== Segment start ==

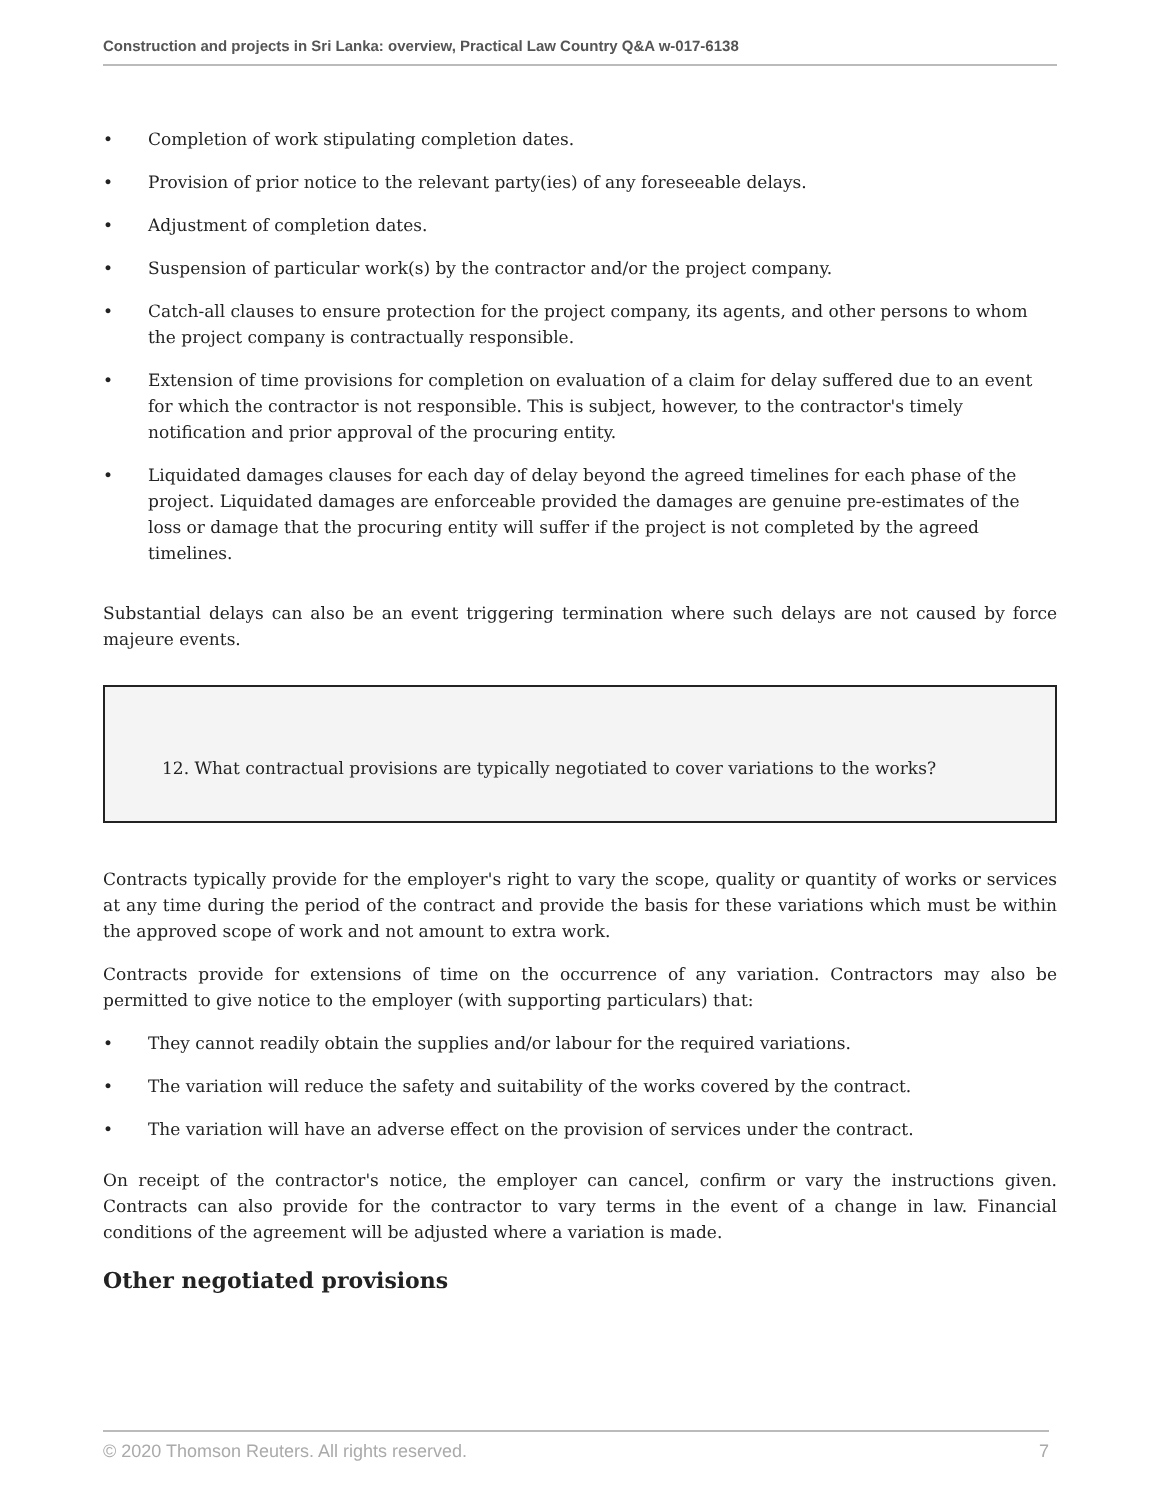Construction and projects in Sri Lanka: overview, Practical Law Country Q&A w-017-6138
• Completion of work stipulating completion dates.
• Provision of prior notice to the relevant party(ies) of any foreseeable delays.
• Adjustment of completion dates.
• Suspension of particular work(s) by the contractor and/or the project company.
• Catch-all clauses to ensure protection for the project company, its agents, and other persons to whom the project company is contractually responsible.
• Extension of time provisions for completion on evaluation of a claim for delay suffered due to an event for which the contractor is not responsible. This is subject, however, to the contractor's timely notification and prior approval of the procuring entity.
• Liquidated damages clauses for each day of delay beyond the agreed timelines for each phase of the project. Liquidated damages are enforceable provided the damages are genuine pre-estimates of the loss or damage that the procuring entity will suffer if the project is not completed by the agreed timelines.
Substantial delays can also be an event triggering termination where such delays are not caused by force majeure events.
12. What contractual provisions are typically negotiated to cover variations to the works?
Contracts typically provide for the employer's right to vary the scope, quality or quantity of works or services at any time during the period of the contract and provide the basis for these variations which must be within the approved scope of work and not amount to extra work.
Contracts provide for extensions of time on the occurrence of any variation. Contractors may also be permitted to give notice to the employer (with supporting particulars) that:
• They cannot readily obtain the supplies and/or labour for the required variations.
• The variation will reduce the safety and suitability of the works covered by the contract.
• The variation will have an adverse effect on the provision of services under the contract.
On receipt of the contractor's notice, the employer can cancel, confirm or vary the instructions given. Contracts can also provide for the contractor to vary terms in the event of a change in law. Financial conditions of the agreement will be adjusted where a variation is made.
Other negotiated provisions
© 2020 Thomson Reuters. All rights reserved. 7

== Segment end ==

**Work required**
Exactly the lines between the one containing "On receipt of" and the end of the material, both ends included, must be retyped, with nothing added.

**Response**
On receipt of the contractor's notice, the employer can cancel, confirm or vary the instructions given. Contracts can also provide for the contractor to vary terms in the event of a change in law. Financial conditions of the agreement will be adjusted where a variation is made.
Other negotiated provisions
© 2020 Thomson Reuters. All rights reserved. 7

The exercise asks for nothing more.